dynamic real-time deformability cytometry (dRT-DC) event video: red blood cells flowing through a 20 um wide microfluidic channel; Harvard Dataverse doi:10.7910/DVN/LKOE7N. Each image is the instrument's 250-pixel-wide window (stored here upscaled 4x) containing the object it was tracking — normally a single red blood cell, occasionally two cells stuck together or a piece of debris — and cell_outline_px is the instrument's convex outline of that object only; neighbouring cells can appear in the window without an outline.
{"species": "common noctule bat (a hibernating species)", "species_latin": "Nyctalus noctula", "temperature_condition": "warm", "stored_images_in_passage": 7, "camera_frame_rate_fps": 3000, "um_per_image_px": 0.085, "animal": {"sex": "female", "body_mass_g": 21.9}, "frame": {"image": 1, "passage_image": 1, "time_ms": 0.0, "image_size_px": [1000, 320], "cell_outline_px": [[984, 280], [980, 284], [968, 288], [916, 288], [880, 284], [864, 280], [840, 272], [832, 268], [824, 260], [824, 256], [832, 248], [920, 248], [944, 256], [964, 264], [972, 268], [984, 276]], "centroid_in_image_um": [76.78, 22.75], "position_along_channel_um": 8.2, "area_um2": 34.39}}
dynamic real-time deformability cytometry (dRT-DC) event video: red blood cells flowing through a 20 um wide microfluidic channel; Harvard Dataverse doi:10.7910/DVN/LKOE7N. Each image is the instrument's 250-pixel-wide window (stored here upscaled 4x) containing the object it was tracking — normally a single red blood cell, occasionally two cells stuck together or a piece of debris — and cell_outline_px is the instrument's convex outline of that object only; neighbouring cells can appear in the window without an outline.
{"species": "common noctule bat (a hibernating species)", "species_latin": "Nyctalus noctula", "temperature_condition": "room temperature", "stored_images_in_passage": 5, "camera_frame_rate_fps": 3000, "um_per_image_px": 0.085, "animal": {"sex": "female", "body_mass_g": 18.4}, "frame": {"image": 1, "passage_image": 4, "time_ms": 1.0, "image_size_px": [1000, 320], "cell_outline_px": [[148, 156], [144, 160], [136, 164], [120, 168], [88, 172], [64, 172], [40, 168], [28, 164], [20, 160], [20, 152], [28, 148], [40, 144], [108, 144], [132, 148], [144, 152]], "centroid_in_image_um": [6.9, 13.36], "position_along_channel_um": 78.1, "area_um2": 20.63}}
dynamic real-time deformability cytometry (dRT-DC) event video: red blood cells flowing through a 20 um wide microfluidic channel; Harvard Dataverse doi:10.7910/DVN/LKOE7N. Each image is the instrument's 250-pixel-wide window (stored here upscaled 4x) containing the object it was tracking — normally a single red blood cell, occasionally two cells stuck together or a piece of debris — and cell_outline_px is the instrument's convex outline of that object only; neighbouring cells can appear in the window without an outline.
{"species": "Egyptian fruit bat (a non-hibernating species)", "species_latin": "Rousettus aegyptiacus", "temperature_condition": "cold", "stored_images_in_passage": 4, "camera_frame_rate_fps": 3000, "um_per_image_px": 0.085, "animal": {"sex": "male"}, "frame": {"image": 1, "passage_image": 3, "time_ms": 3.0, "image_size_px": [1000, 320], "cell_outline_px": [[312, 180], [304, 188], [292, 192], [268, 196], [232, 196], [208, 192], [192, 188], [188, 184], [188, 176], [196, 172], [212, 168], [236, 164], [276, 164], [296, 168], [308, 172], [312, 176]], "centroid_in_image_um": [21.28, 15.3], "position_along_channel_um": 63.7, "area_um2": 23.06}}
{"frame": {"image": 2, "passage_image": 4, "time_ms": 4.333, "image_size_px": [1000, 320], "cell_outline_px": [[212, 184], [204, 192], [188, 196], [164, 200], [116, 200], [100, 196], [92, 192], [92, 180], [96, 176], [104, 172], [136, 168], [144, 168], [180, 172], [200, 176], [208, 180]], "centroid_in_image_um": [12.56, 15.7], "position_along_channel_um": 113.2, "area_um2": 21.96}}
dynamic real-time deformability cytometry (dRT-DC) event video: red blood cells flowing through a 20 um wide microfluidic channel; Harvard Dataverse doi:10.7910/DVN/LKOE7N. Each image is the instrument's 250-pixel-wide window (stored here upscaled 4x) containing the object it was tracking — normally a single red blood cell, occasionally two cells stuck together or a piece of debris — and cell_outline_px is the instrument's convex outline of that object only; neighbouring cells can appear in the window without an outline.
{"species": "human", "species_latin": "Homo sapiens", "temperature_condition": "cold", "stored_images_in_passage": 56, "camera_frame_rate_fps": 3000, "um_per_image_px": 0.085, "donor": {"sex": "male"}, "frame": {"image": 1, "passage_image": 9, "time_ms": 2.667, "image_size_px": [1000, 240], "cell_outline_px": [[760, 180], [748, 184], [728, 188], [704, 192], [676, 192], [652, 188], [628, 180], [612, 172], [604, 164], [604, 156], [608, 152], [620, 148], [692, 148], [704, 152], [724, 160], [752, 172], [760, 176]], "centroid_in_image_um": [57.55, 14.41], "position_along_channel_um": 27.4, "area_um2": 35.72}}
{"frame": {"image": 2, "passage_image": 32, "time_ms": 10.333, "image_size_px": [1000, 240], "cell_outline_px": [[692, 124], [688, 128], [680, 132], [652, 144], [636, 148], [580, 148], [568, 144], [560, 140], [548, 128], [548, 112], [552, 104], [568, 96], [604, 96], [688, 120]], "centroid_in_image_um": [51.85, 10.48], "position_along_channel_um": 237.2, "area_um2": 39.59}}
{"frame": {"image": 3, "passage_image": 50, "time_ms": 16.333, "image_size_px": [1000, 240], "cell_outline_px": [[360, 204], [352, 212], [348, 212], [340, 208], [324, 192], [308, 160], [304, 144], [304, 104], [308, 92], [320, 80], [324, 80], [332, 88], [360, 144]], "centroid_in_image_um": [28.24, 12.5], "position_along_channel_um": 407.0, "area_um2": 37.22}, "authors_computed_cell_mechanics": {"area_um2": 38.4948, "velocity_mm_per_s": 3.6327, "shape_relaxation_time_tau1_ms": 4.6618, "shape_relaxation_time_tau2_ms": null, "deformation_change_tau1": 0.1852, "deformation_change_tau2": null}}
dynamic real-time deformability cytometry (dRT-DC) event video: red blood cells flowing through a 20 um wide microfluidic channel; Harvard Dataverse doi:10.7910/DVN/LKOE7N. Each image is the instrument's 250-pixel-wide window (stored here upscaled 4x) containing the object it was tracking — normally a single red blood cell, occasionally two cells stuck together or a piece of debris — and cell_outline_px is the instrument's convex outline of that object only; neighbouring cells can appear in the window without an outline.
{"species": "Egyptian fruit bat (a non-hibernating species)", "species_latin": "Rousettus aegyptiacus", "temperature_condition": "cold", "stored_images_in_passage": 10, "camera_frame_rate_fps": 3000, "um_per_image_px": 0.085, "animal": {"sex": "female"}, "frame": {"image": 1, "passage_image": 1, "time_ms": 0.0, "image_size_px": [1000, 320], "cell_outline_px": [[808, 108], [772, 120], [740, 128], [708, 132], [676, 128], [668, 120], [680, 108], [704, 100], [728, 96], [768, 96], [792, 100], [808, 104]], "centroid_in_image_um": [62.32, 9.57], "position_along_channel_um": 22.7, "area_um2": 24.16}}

• Exercise details: Please quote every record above exactly as it appears.

• Expected answer:
dynamic real-time deformability cytometry (dRT-DC) event video: red blood cells flowing through a 20 um wide microfluidic channel; Harvard Dataverse doi:10.7910/DVN/LKOE7N. Each image is the instrument's 250-pixel-wide window (stored here upscaled 4x) containing the object it was tracking — normally a single red blood cell, occasionally two cells stuck together or a piece of debris — and cell_outline_px is the instrument's convex outline of that object only; neighbouring cells can appear in the window without an outline.
{"species": "common noctule bat (a hibernating species)", "species_latin": "Nyctalus noctula", "temperature_condition": "warm", "stored_images_in_passage": 7, "camera_frame_rate_fps": 3000, "um_per_image_px": 0.085, "animal": {"sex": "female", "body_mass_g": 21.9}, "frame": {"image": 1, "passage_image": 1, "time_ms": 0.0, "image_size_px": [1000, 320], "cell_outline_px": [[984, 280], [980, 284], [968, 288], [916, 288], [880, 284], [864, 280], [840, 272], [832, 268], [824, 260], [824, 256], [832, 248], [920, 248], [944, 256], [964, 264], [972, 268], [984, 276]], "centroid_in_image_um": [76.78, 22.75], "position_along_channel_um": 8.2, "area_um2": 34.39}}
dynamic real-time deformability cytometry (dRT-DC) event video: red blood cells flowing through a 20 um wide microfluidic channel; Harvard Dataverse doi:10.7910/DVN/LKOE7N. Each image is the instrument's 250-pixel-wide window (stored here upscaled 4x) containing the object it was tracking — normally a single red blood cell, occasionally two cells stuck together or a piece of debris — and cell_outline_px is the instrument's convex outline of that object only; neighbouring cells can appear in the window without an outline.
{"species": "common noctule bat (a hibernating species)", "species_latin": "Nyctalus noctula", "temperature_condition": "room temperature", "stored_images_in_passage": 5, "camera_frame_rate_fps": 3000, "um_per_image_px": 0.085, "animal": {"sex": "female", "body_mass_g": 18.4}, "frame": {"image": 1, "passage_image": 4, "time_ms": 1.0, "image_size_px": [1000, 320], "cell_outline_px": [[148, 156], [144, 160], [136, 164], [120, 168], [88, 172], [64, 172], [40, 168], [28, 164], [20, 160], [20, 152], [28, 148], [40, 144], [108, 144], [132, 148], [144, 152]], "centroid_in_image_um": [6.9, 13.36], "position_along_channel_um": 78.1, "area_um2": 20.63}}
dynamic real-time deformability cytometry (dRT-DC) event video: red blood cells flowing through a 20 um wide microfluidic channel; Harvard Dataverse doi:10.7910/DVN/LKOE7N. Each image is the instrument's 250-pixel-wide window (stored here upscaled 4x) containing the object it was tracking — normally a single red blood cell, occasionally two cells stuck together or a piece of debris — and cell_outline_px is the instrument's convex outline of that object only; neighbouring cells can appear in the window without an outline.
{"species": "Egyptian fruit bat (a non-hibernating species)", "species_latin": "Rousettus aegyptiacus", "temperature_condition": "cold", "stored_images_in_passage": 4, "camera_frame_rate_fps": 3000, "um_per_image_px": 0.085, "animal": {"sex": "male"}, "frame": {"image": 1, "passage_image": 3, "time_ms": 3.0, "image_size_px": [1000, 320], "cell_outline_px": [[312, 180], [304, 188], [292, 192], [268, 196], [232, 196], [208, 192], [192, 188], [188, 184], [188, 176], [196, 172], [212, 168], [236, 164], [276, 164], [296, 168], [308, 172], [312, 176]], "centroid_in_image_um": [21.28, 15.3], "position_along_channel_um": 63.7, "area_um2": 23.06}}
{"frame": {"image": 2, "passage_image": 4, "time_ms": 4.333, "image_size_px": [1000, 320], "cell_outline_px": [[212, 184], [204, 192], [188, 196], [164, 200], [116, 200], [100, 196], [92, 192], [92, 180], [96, 176], [104, 172], [136, 168], [144, 168], [180, 172], [200, 176], [208, 180]], "centroid_in_image_um": [12.56, 15.7], "position_along_channel_um": 113.2, "area_um2": 21.96}}
dynamic real-time deformability cytometry (dRT-DC) event video: red blood cells flowing through a 20 um wide microfluidic channel; Harvard Dataverse doi:10.7910/DVN/LKOE7N. Each image is the instrument's 250-pixel-wide window (stored here upscaled 4x) containing the object it was tracking — normally a single red blood cell, occasionally two cells stuck together or a piece of debris — and cell_outline_px is the instrument's convex outline of that object only; neighbouring cells can appear in the window without an outline.
{"species": "human", "species_latin": "Homo sapiens", "temperature_condition": "cold", "stored_images_in_passage": 56, "camera_frame_rate_fps": 3000, "um_per_image_px": 0.085, "donor": {"sex": "male"}, "frame": {"image": 1, "passage_image": 9, "time_ms": 2.667, "image_size_px": [1000, 240], "cell_outline_px": [[760, 180], [748, 184], [728, 188], [704, 192], [676, 192], [652, 188], [628, 180], [612, 172], [604, 164], [604, 156], [608, 152], [620, 148], [692, 148], [704, 152], [724, 160], [752, 172], [760, 176]], "centroid_in_image_um": [57.55, 14.41], "position_along_channel_um": 27.4, "area_um2": 35.72}}
{"frame": {"image": 2, "passage_image": 32, "time_ms": 10.333, "image_size_px": [1000, 240], "cell_outline_px": [[692, 124], [688, 128], [680, 132], [652, 144], [636, 148], [580, 148], [568, 144], [560, 140], [548, 128], [548, 112], [552, 104], [568, 96], [604, 96], [688, 120]], "centroid_in_image_um": [51.85, 10.48], "position_along_channel_um": 237.2, "area_um2": 39.59}}
{"frame": {"image": 3, "passage_image": 50, "time_ms": 16.333, "image_size_px": [1000, 240], "cell_outline_px": [[360, 204], [352, 212], [348, 212], [340, 208], [324, 192], [308, 160], [304, 144], [304, 104], [308, 92], [320, 80], [324, 80], [332, 88], [360, 144]], "centroid_in_image_um": [28.24, 12.5], "position_along_channel_um": 407.0, "area_um2": 37.22}, "authors_computed_cell_mechanics": {"area_um2": 38.4948, "velocity_mm_per_s": 3.6327, "shape_relaxation_time_tau1_ms": 4.6618, "shape_relaxation_time_tau2_ms": null, "deformation_change_tau1": 0.1852, "deformation_change_tau2": null}}
dynamic real-time deformability cytometry (dRT-DC) event video: red blood cells flowing through a 20 um wide microfluidic channel; Harvard Dataverse doi:10.7910/DVN/LKOE7N. Each image is the instrument's 250-pixel-wide window (stored here upscaled 4x) containing the object it was tracking — normally a single red blood cell, occasionally two cells stuck together or a piece of debris — and cell_outline_px is the instrument's convex outline of that object only; neighbouring cells can appear in the window without an outline.
{"species": "Egyptian fruit bat (a non-hibernating species)", "species_latin": "Rousettus aegyptiacus", "temperature_condition": "cold", "stored_images_in_passage": 10, "camera_frame_rate_fps": 3000, "um_per_image_px": 0.085, "animal": {"sex": "female"}, "frame": {"image": 1, "passage_image": 1, "time_ms": 0.0, "image_size_px": [1000, 320], "cell_outline_px": [[808, 108], [772, 120], [740, 128], [708, 132], [676, 128], [668, 120], [680, 108], [704, 100], [728, 96], [768, 96], [792, 100], [808, 104]], "centroid_in_image_um": [62.32, 9.57], "position_along_channel_um": 22.7, "area_um2": 24.16}}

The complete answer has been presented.